:: JOB ITEM ::
Your response must be made up of each line in the data below that contains the string "NUMBER".

:: TASK INPUT ::
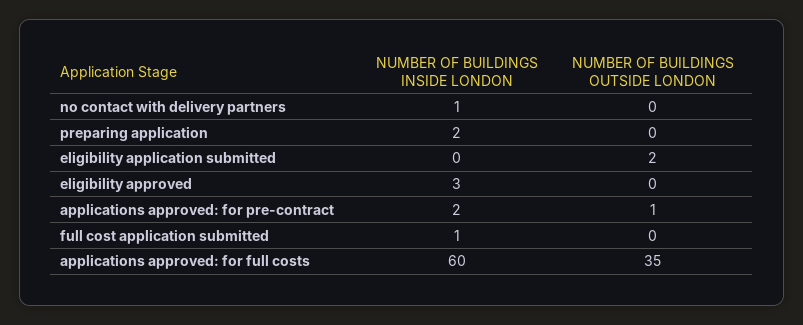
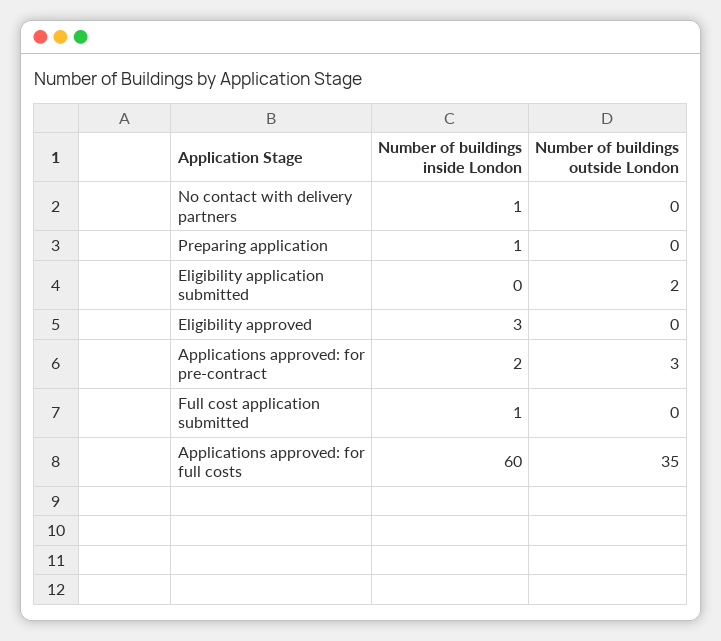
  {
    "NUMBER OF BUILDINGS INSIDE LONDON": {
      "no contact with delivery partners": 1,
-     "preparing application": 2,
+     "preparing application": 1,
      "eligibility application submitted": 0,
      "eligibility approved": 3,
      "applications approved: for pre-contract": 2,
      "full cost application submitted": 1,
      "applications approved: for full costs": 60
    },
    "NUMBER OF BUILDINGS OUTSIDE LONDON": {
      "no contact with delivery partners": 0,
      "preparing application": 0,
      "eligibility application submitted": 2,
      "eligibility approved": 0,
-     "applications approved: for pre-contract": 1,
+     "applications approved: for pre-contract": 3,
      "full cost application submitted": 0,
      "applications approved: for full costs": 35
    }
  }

==

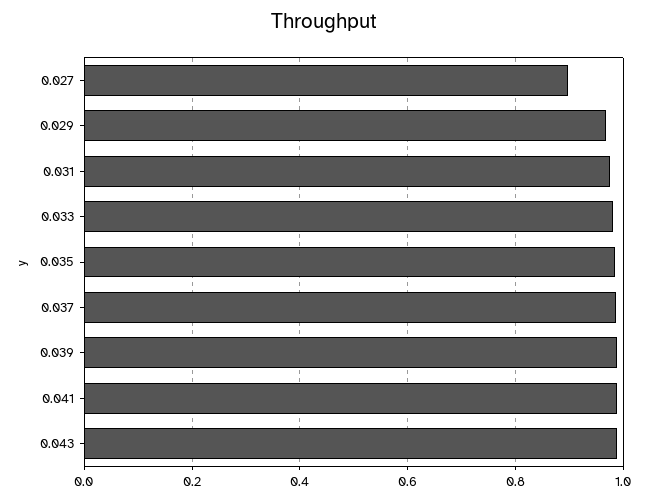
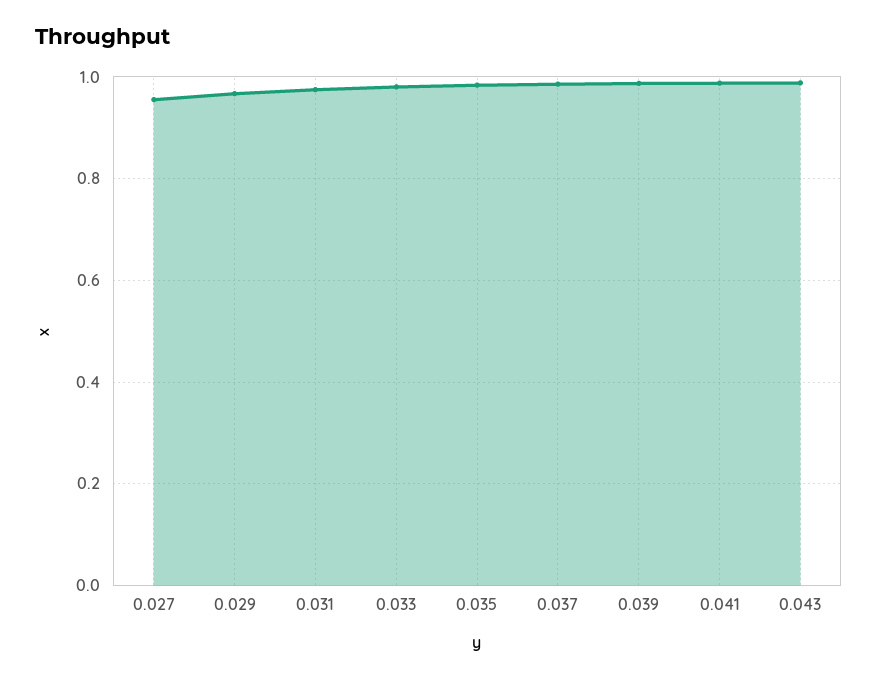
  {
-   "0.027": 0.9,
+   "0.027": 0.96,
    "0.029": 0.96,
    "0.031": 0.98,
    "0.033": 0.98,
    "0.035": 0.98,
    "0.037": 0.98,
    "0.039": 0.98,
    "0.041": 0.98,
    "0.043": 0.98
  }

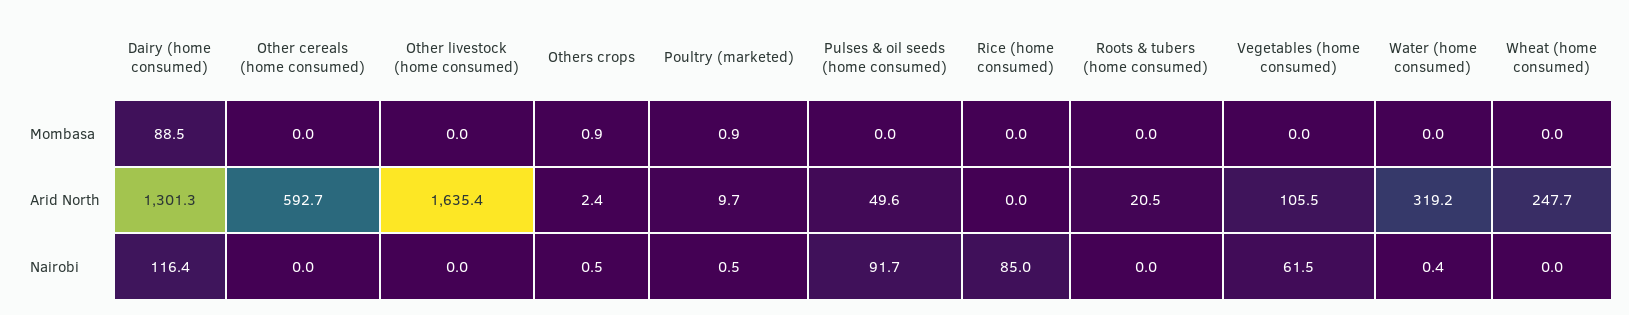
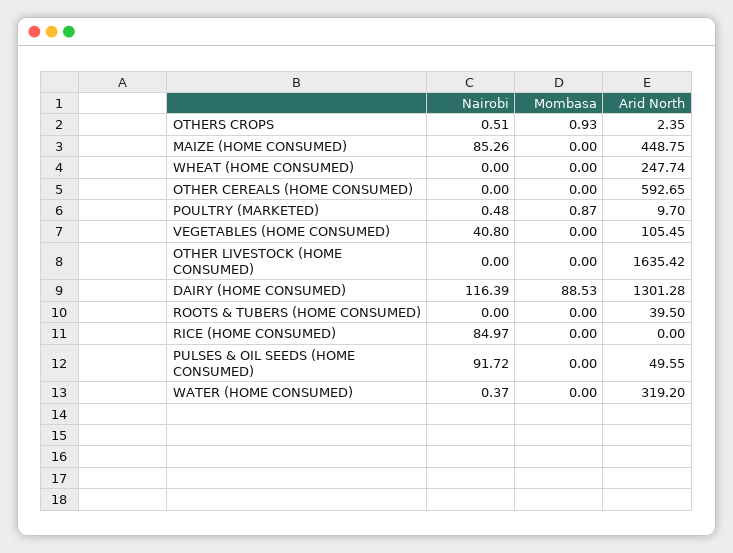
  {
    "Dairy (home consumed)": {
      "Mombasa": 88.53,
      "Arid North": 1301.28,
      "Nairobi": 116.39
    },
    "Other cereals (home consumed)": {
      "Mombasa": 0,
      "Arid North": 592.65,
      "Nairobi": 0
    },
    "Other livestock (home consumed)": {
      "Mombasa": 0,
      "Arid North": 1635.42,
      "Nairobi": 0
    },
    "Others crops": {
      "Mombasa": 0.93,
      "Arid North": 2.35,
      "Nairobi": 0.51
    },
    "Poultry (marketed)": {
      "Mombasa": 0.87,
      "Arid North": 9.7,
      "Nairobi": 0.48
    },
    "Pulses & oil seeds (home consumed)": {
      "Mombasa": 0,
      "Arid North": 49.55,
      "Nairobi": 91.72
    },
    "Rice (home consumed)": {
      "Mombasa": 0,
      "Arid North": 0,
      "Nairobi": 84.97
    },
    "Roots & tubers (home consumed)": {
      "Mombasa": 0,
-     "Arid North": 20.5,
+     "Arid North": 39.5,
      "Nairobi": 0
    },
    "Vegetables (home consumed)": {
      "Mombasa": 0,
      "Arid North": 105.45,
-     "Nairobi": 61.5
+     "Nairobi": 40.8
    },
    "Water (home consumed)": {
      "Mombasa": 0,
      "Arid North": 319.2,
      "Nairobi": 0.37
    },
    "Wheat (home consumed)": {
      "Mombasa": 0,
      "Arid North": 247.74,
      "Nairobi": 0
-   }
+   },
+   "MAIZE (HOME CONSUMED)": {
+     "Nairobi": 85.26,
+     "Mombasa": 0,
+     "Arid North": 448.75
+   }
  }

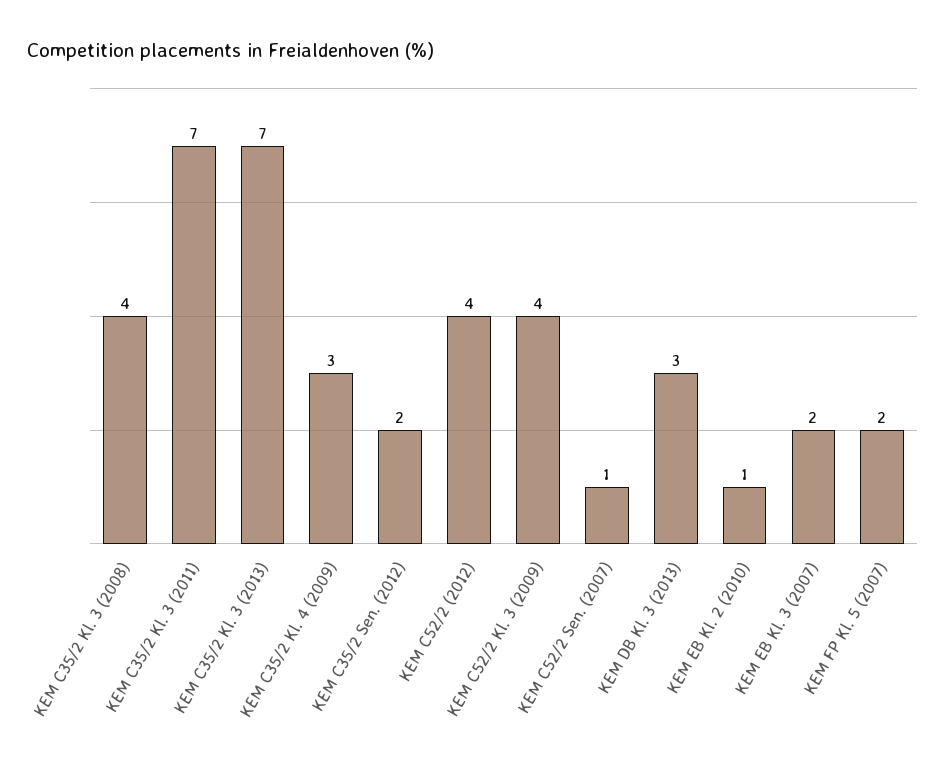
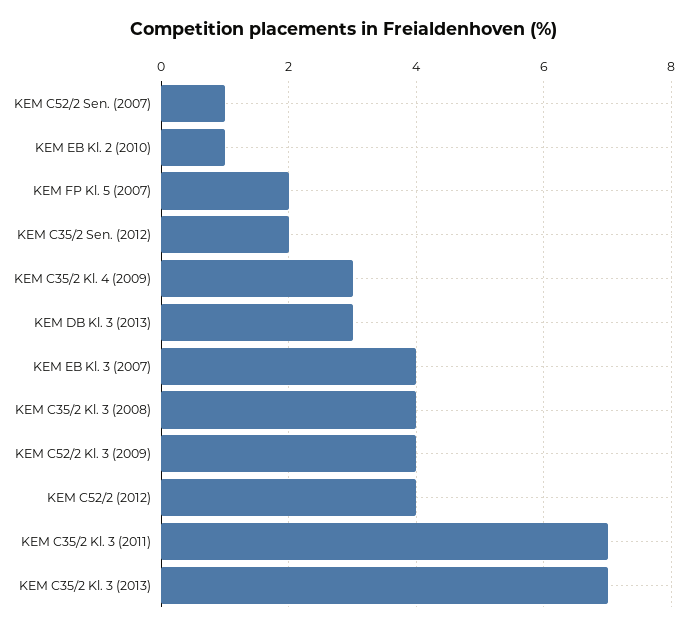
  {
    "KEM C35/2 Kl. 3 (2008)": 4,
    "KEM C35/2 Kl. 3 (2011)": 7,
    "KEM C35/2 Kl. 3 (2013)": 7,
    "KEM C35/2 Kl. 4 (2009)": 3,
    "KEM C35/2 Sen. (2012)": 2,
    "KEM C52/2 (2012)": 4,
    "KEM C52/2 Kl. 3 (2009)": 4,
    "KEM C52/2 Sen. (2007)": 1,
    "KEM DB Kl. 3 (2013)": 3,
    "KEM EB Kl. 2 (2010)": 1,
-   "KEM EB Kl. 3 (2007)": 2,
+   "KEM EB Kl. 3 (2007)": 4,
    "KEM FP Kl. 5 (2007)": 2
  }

---

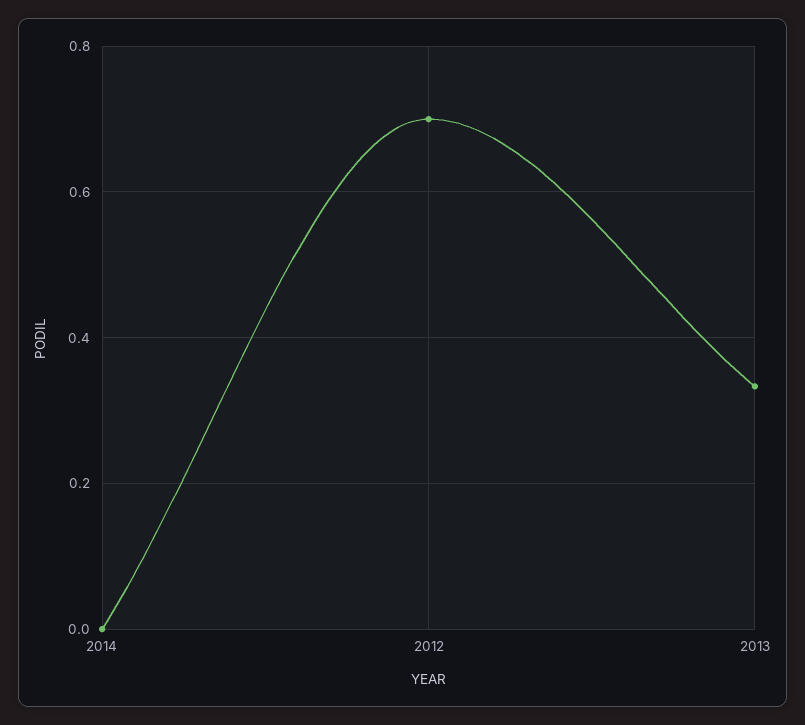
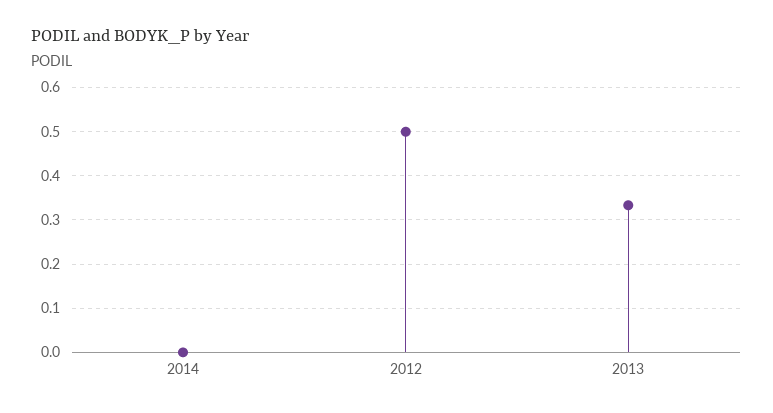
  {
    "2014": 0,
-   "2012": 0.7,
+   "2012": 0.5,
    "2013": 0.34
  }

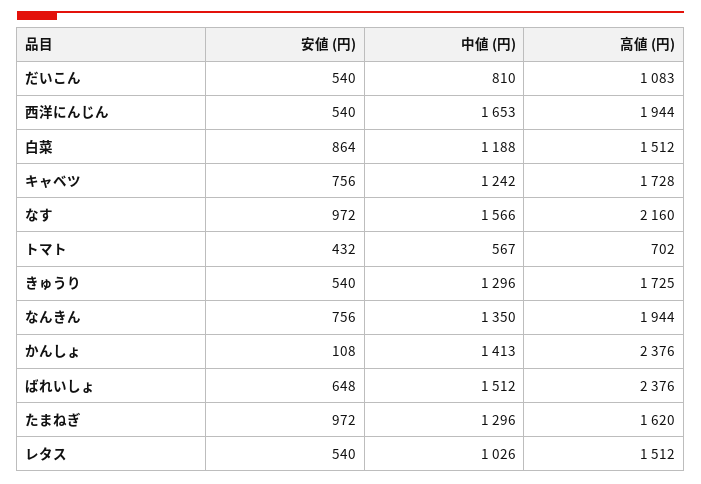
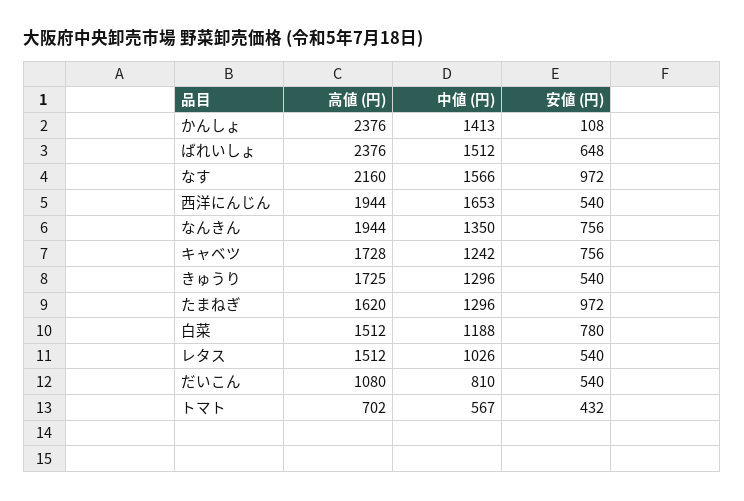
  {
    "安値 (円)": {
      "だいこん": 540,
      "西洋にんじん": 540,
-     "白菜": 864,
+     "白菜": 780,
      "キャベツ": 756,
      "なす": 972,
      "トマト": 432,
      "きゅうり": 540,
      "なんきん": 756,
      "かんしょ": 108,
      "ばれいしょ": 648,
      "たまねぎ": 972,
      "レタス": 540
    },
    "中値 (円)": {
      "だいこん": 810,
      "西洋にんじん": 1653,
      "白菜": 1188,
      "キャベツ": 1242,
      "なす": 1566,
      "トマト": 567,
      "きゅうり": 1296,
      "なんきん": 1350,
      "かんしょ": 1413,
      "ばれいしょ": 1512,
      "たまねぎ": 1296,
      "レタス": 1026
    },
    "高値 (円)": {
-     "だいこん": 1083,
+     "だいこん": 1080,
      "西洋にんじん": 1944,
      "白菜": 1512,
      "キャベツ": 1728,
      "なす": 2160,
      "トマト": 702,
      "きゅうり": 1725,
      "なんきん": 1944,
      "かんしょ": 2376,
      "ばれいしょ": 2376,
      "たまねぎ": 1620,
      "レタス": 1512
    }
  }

:: EXERCISE OUTPUT ::
    "NUMBER OF BUILDINGS INSIDE LONDON": {
    "NUMBER OF BUILDINGS OUTSIDE LONDON": {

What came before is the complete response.